Where all the possible code argument values for -ax for the module load intel/15.0.1 compiler can be listed by doing:

[roberpj@orc-login2:~] icc -help codegen 

-ax<code1>[,<code2>,...]
          generate code specialized for processors specified by <codes>
          while also generating generic IA-32 instructions.  
          <codes> includes one or more of the following:

            SSE2    May generate Intel(R) SSE2 and SSE instructions for Intel
                    processors.
            SSE3    May generate Intel(R) SSE3, SSE2, and SSE instructions for
                    Intel processors. 

            SSSE3   May generate Intel(R) SSSE3, SSE3, SSE2, and SSE
                    instructions for Intel processors.

            SSE4.1  May generate Intel(R) SSE4.1, SSSE3, SSE3, SSE2, and SSE
                   instructions for Intel processors.

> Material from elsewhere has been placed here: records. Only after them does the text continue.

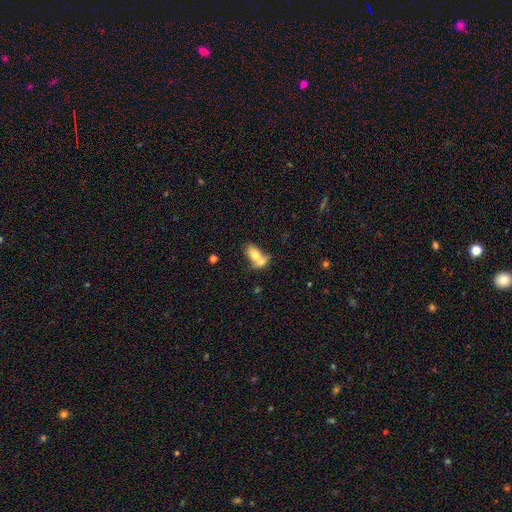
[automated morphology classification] A smooth galaxy with no disk features (70%) that is in between round and cigar-shaped (80%). Merging: merger (74%).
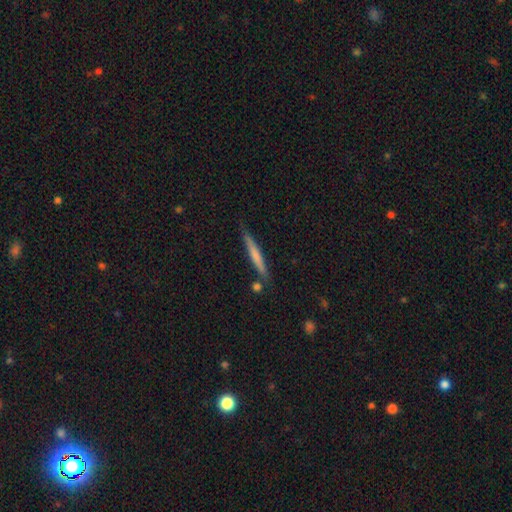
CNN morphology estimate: Smooth or featured? smooth (58%)
How rounded? cigar-shaped (95%)
Merging? none (80%)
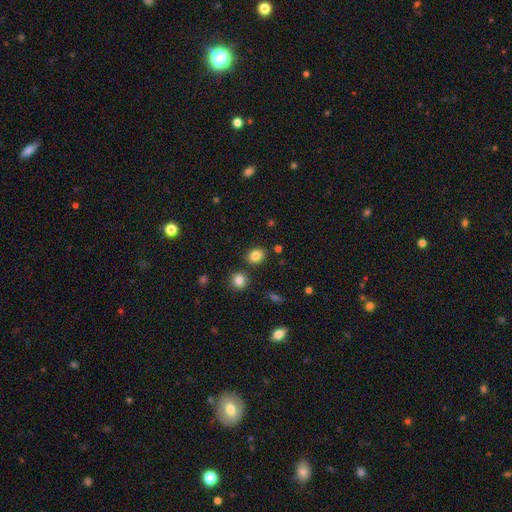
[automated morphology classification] Q: Smooth or featured?
A: smooth (84%); runner-up: star or artifact (11%)
Q: How rounded?
A: round (64%); runner-up: in between (35%)
Q: Merging?
A: none (84%); runner-up: minor disturbance (8%)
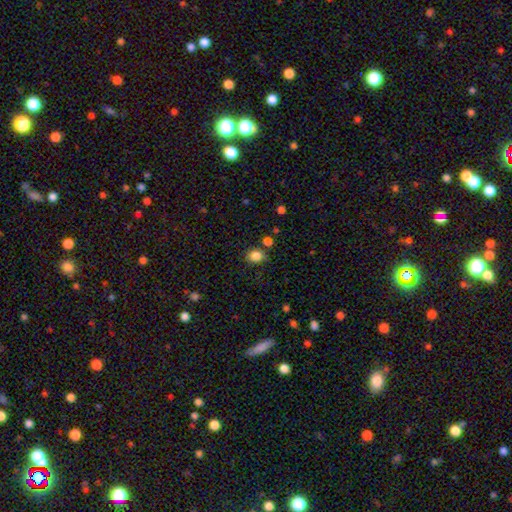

            SSE4.2  May generate Intel(R) SSE4.2, SSE4.1, SSSE3, SSE3, SSE2,
                    and SSE instructions for Intel processors.
            AVX     May generate Intel(R) Advanced Vector Extensions (Intel(R)
                    AVX), Intel(R) SSE4.2, SSE4.1, SSSE3, SSE3,
                    SSE2, and SSE instructions for Intel(R) processors.
            CORE-AVX2
                    May generate Intel(R) Advanced Vector Extensions 2
                    (Intel(R) AVX2), Intel(R) AVX, SSE4.2, SSE4.1, SSSE3, SSE3,
                    SSE2, and SSE instructions for Intel(R) processors.
            CORE-AVX-I
                    May generate Intel(R) Advanced Vector Extensions (Intel(R)
                    AVX), including instructions in Intel(R) Core 2(TM)
                    processors in process technology smaller than 32nm,
                    Intel(R) SSE4.2, SSE4.1, SSSE3, SSE3, SSE2, and SSE
                    instructions for Intel(R) processors.
            MIC-AVX512
                    May generate Intel(R) Advanced Vector Extensions 512
                    (Intel(R) AVX-512) Foundation instructions, Intel(R)
                    AVX-512 Conflict Detection instructions, Intel(R) AVX-512
                    Exponential and Reciprocal instructions, Intel(R) AVX-512
                    Prefetch instructions for Intel(R) processors, and the
                    instructions enabled with CORE-AVX2.
            CORE-AVX512 
                    May generate Intel(R) Advanced Vector Extensions 512 
                    (Intel(R) AVX-512) Foundation instructions, Intel(R) 
                    AVX-512 Conflict Detection instructions, Intel(R) AVX-512
                    Doubleword and Quadword instructions, Intel(R) AVX-512 
                    Byte and Word instructions and Intel(R) AVX-512 Vector 
                    Length Extensions for Intel(R) processors, and the 
                    instructions enabled with CORE-AVX2. 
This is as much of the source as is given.